Configuring NGINX and NGINX Plus for HTTP Basic Authentication

1. Inside a location that you are going to protect, specify the auth_basic directive and give a name to the password-protected area. The name of the area will be shown in the username/password dialog window when asking for credentials:

   location /status {                                       
       auth_basic “Administrator’s Area”;
       ....
   }

2. Specify the auth_basic_user_file directive with a path to the .htpasswd file that contain user/password pairs:

   location /status {                                       
       auth_basic           “Administrator’s Area”;
       auth_basic_user_file /etc/apache2/.htpasswd; 
   }

Alternatively, you you can limit access to the whole website with basic authentication but still make some website areas public. In this case, specify the off parameter of the auth_basic directive that cancels inheritance from upper configuration levels:

server {
    ...
    auth_basic           "Administrator’s Area";
    auth_basic_user_file conf/htpasswd;

    location /public/ {
        auth_basic off;
    }
}

Combining Basic Authentication with Access Restriction by IP Address

HTTP basic authentication can be effectively combined with access restriction by IP address. You can implement at least two scenarios:

• a user must be both authenticated and have a valid IP address
• a user must be either authenticated, or have a valid IP address

1. Allow or deny access from particular IP addresses with the allow and deny directives of the nignx access module:

   location /status {
       ...
       deny 192.168.1.2;
       allow 192.168.1.1/24;
       allow 127.0.0.1;
       deny all;
   }

   Access will be granted only for the 192.168.1.1/24 network excluding the 192.168.1.2 address. Note that the allow and deny directives will be applied in the order they are defined.
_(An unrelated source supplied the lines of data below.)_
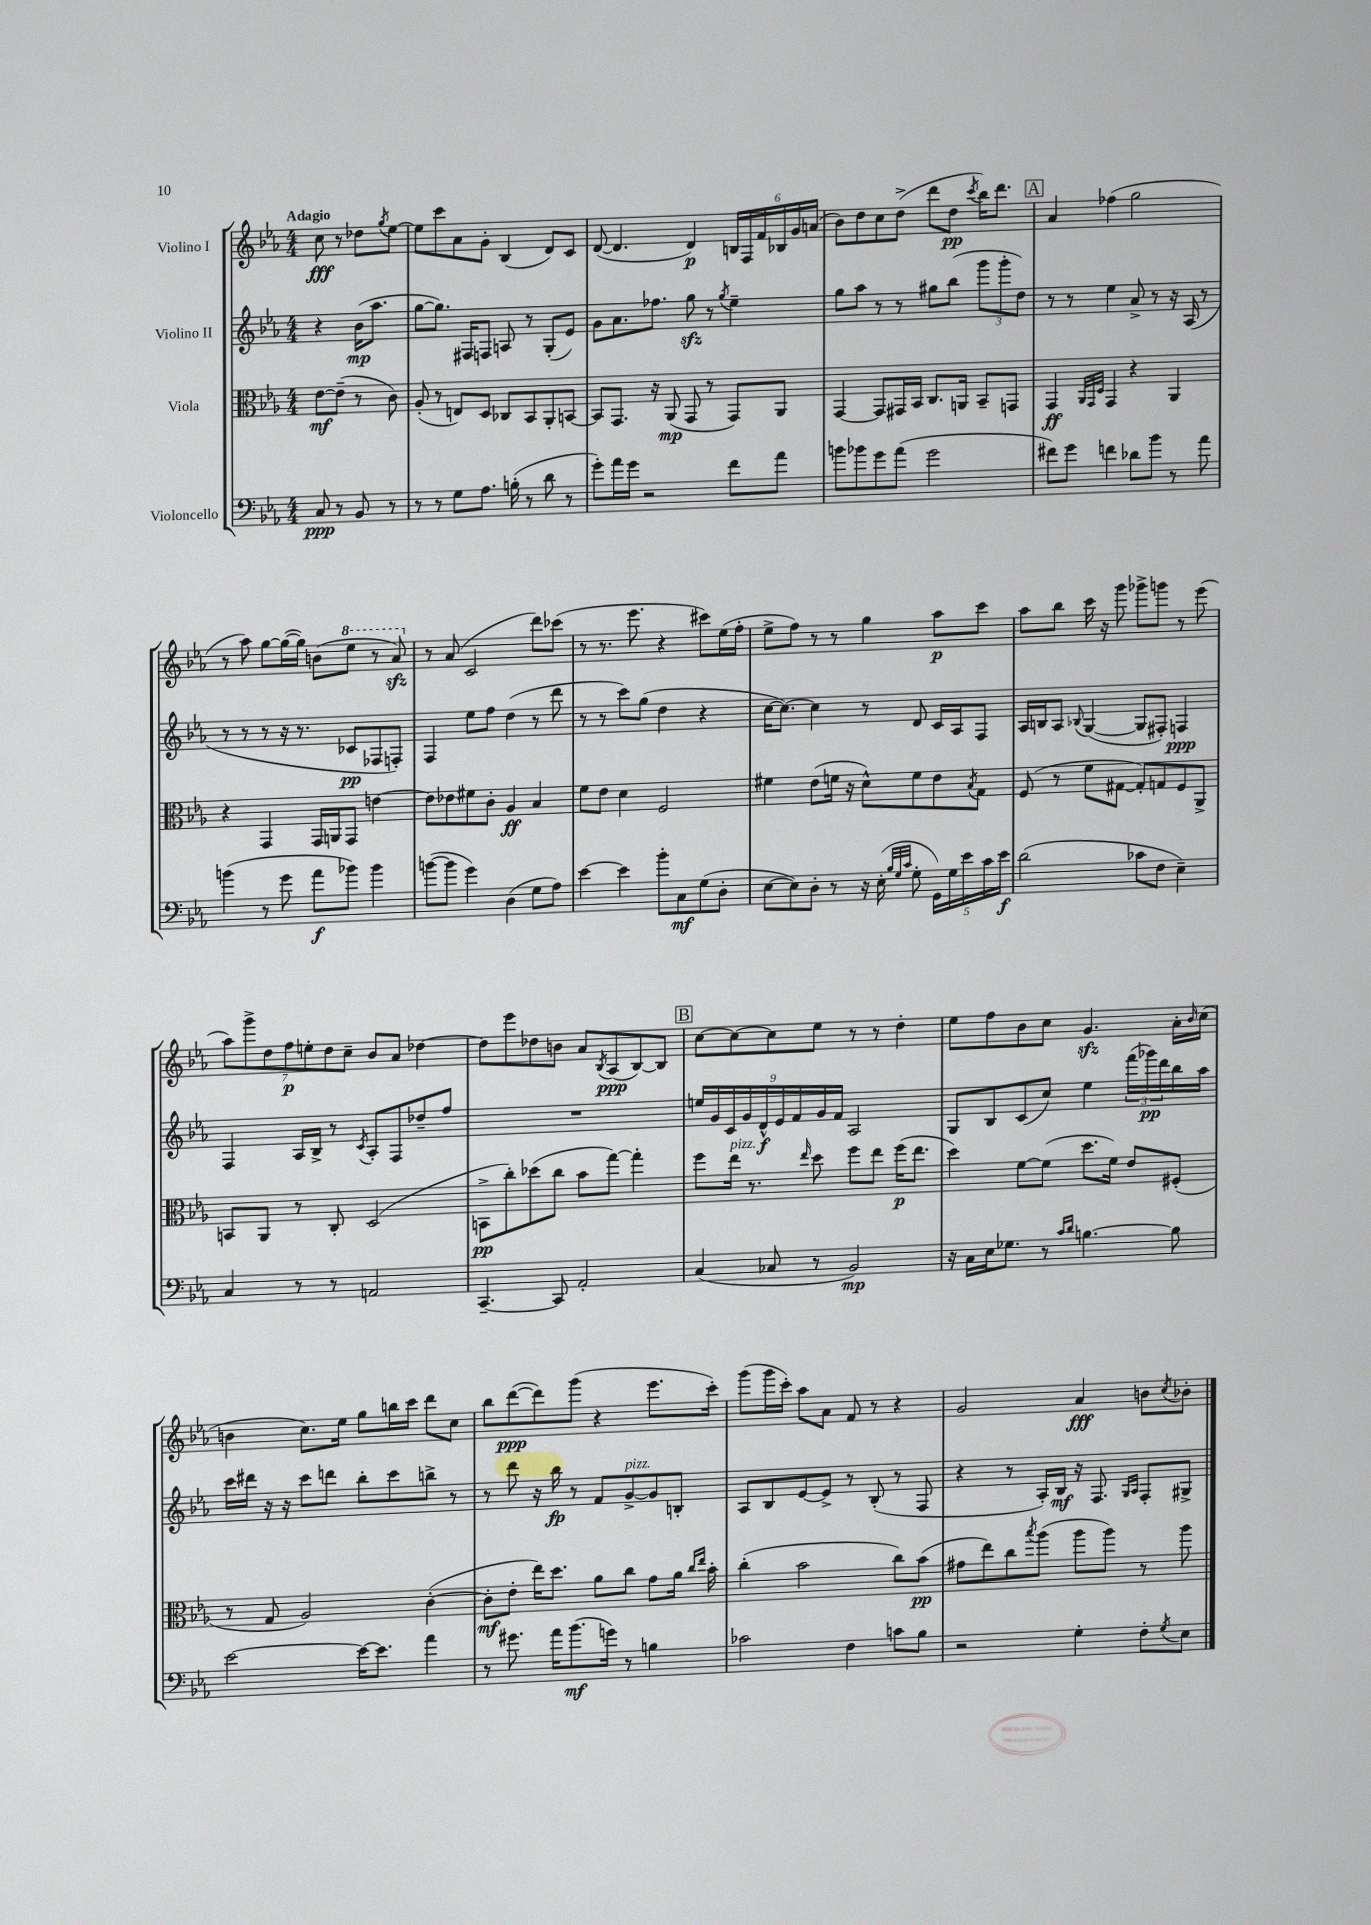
<<
\new StaffGroup <<
\new Staff = "s0" \with { instrumentName = "Violino I" } {
    \clef treble \key ees \major \numericTimeSignature \time 4/4 \partial 2 \tempo "Adagio"
    c''8\fff r8 des''8 \acciaccatura { g''8 } ees''8~ |
    ees''8 c'''8 aes'8 g'8-. bes4( d'8) c'8 |
    d'8~( d'4. d'4\p) \tuplet 6/4 { b16 f16 f'16 bes16 g'16 a'16( } |
    bes'8) d''8 c''8 d''8->( d'''8 d''8\pp \acciaccatura { c'''8 } bes''16) d'''8. |
    \mark \markup { \box "A" } aes'4 fes''4( g''2 |
    r8 aes''8) g''8~ g''16~( g''16) b'8( \ottava #1 ees'''8 r8 aes''8\sfz) \ottava #0 |
    r8 aes'8( c'2 d'''8) ces'''8( |
    r8 r8. ees'''8. r4 cis'''8) ees''16( f''16-. |
    ees''8-> f''8) r8 r8 g''4 aes''8\p c'''8 |
    aes''8 bes''8 c'''16 r16 g'''8 ges'''8-> g'''8 r8 ees'''8( |
    \tuplet 7/4 { aes''8) g'''8-> d''8 f''8\p e''8-. d''8 c''8-- } bes'8 aes'8 des''4~ |
    des''8 ees'''8 des''8 b'8 aes'8 \acciaccatura { bes8 } aes8\ppp( bes8~) bes8 |
    \mark \markup { \box "B" } c''8~ c''8~ c''8 ees''8 r8 r8 d''4-. |
    ees''8 f''8 bes'8 c''8 g'4.\sfz aes'16-. \grace { bes'16 } c''16( |
    b'4 c''8.) ees''16 g''8 b''16 c'''16 d'''8 c''8 |
    bes''8 d'''8~\ppp( d'''8) g'''8( r4 ees'''8. c'''16-.) |
    g'''8( g'''16 c'''16-.) aes''8 aes'8 f'8 r8 r4 |
    g'2 aes'4\fff b'8 \acciaccatura { c''8 } bes'8-. \bar "|." |
}
\new Staff = "s1" \with { instrumentName = "Violino II" } {
    \clef treble \key ees \major \numericTimeSignature \time 4/4 \partial 2
    r4 bes'16\mp( aes''8. |
    g''8~ g''8.) fis16 f8 a8 r8 g8-.( ees'8) |
    g'8 aes'8. fes''8. g''8\sfz r8 \acciaccatura { g''8 } ees''4-- |
    g''8 aes''8 r8 r8 gis''8 bes''8( \tuplet 3/2 { g'''8 g'''8-. d''8) } |
    \mark \markup { \box "A" } r8 r8 ees''4 aes'8-> r8 r16 aes16( r8 |
    r8 r8 r8 r16 r8. ces'8\pp fes8 f8-.) |
    f4 ees''8 f''8 d''4( r8 d'''8 |
    r8 r8 c'''8) g''8( d''4 r4 |
    c''16~ c''8.~) c''4 r8 d'8 c'16 aes16 f8 |
    aes16 b16 aes8 \appoggiatura { bes8 } g4~( g8 fis8-.) f4\ppp |
    f4 aes16 bes16-> r8 \acciaccatura { c'8 } aes8-. f8 des''8-- f''8 |
    R1 |
    \mark \markup { \box "B" } \tuplet 9/8 { e''16 g'16 c'16 g'16 d'16-^\f ees'16 f'16 g'16 f'16 } aes2 |
    g8 bes8 c'8( c''8) ees''4 \tuplet 3/2 { f'''16( ges'''16\pp) d'''16 } bes''16 aes''16 |
    c'''16 dis'''16 r16 r16 c'''8 d'''8 bes''8-. c'''8 b''8-> r8 |
    r8 d'''8 r16 bes''16\fp r8 f'8 g'8~->^\markup { \italic "pizz." } g'8 b8-. |
    aes8 bes8 ees'8~ ees'8-> r8 bes8-.( r8 f8 |
    r4 r8 aes16-.) bes16\mf r16 f8. \grace { g16 aes16 } f8-. gis8-> \bar "|." |
}
\new Staff = "s2" \with { instrumentName = "Viola" } {
    \clef alto \key ees \major \numericTimeSignature \time 4/4 \partial 2
    ees'8~\mf ees'8--( r8 c'8) |
    aes8-.( r8 e8) d8 ces8 bes,8 aes,8-. b,8~ |
    b,8 g,8. r16 aes,8\mp( g,8 r8 g,8) aes,8 |
    g,4~ g,8 gis,16 bes,16 c8. a,16 bes,8-- g,8 |
    \mark \markup { \box "A" } g,4\ff \grace { aes,32 g,32 d32 } g,4 r4 aes,4 |
    r4 g,4 g,16 a,16 g,8 e'4~ |
    e'8 ees'8 fis'8 c'8-. aes4\ff bes4 |
    f'8 ees'8 d'4 f2 |
    fis'4 ees'8( f'16 r16 d'8-^) f'8 ees'8 \acciaccatura { bes8 } g8 |
    f8( r8 f'8 gis8~ gis8-.) g8 f8 aes,8-> |
    b,8 aes,8 r8 c8-. d2( |
    b,8->\pp c''8-.) des''8( c''8 bes'8 g''8~) g''4-. |
    \mark \markup { \box "B" } f''8 ees''16^\markup { \italic "pizz." } r8. \grace { ees''16 } d''8 f''8 ees''8 f''16\p( ees''8. |
    d''4) f'8~ f'8( d''8. f'16) ees'8 fis8-.( |
    r8 g8 aes2) c'4~-.( |
    c'8-.\mf ees'8-. ees''16) d''8. aes'8 c''8 g'8 aes'16 \grace { c''16 ees''16 } bes'16-. |
    c''4-.( bes'2 c''8) bes'8\pp( |
    gis'8 ees''8) c''8 \acciaccatura { bes''8 } aes''8( aes''8 aes''8) r8 aes''8 \bar "|." |
}
\new Staff = "s3" \with { instrumentName = "Violoncello" } {
    \clef bass \key ees \major \numericTimeSignature \time 4/4 \partial 2
    c8\ppp r8 bes,8 r8 |
    r8 r8 g8 aes8. b16-.( r8 d'8 r8 |
    g'8-.) aes'16 g'16 r2 f'8 aes'8 |
    b'8 bes'8 g'8 aes'8( g'2 |
    \mark \markup { \box "A" } fis'8) g'8 f'4 des'8 bes'8 r8 aes'8 |
    b'4( r8 g'8 aes'8\f bes'8) bes'4 |
    b'8~( b'8 g'4) d4( g8 aes8) |
    ees'4~ ees'4 bes'8-. c8\mf g8( d8-. |
    ees8~ ees8) d8-. r8 r16 ees16-.( \grace { bes32 g32 c'32 } g8-. \tuplet 5/4 { g,16) g16 ees'16 c'16 ees'16\f } |
    d'2( ces'8 f8 ees4--) |
    c4 r8 r8 a,2 |
    c,4.~-- c,8 aes,2-. |
    \mark \markup { \box "B" } c4( ces8 r8 bes,2\mp) |
    r16 c16 ees16 ges8. r8 \grace { c'16 d'16 } b4.~ b8 |
    ees'2~ ees'16~ ees'8. aes'4 |
    r8 gis'8. aes'16 bes'8.\mf( g'16) r8 b4 |
    ces'2 f4 c'8 bes8 |
    r2 g4-. f8-. \acciaccatura { g8 } ees8 \bar "|." |
}
>>
>>
\layout { \context { \Score \remove "Bar_number_engraver" } }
2. Combine restriction by IP and HTTP authentication with the satisfy directive.
   If you set the directive to to all, access is granted if a client satisfies both conditions. If you set the directive to any, access is granted if if a client satisfies at least one condition:

   location /status {
       ...
       satisfy all;    
   
       deny  192.168.1.2;
       allow 192.168.1.1/24;
       allow 127.0.0.1;
       deny  all;
   
       auth_basic           "Administrator’s Area";
       auth_basic_user_file conf/htpasswd;
   }

Complete Example

The example shows how to protect your status area with simple authentication combined with access restriction by IP address:

http {
    server {
        listen 192.168.1.23:8080;
        root   /usr/share/nginx/html;

        location /status {
            status;
            satisfy all;

            deny  192.168.1.2;
            allow 192.168.1.1/24;
            allow 127.0.0.1;
            deny  all;

            auth_basic           “Administrator’s area;
            auth_basic_user_file /etc/apache2/.htpasswd; 
        }

        location = /status.html {
        }
    }
}

If you type the address that corresponds to your status page, first, you will get the password prompt:

If the provided name and password will not match the ones from the password file, you will get the 401 Authorization Required error.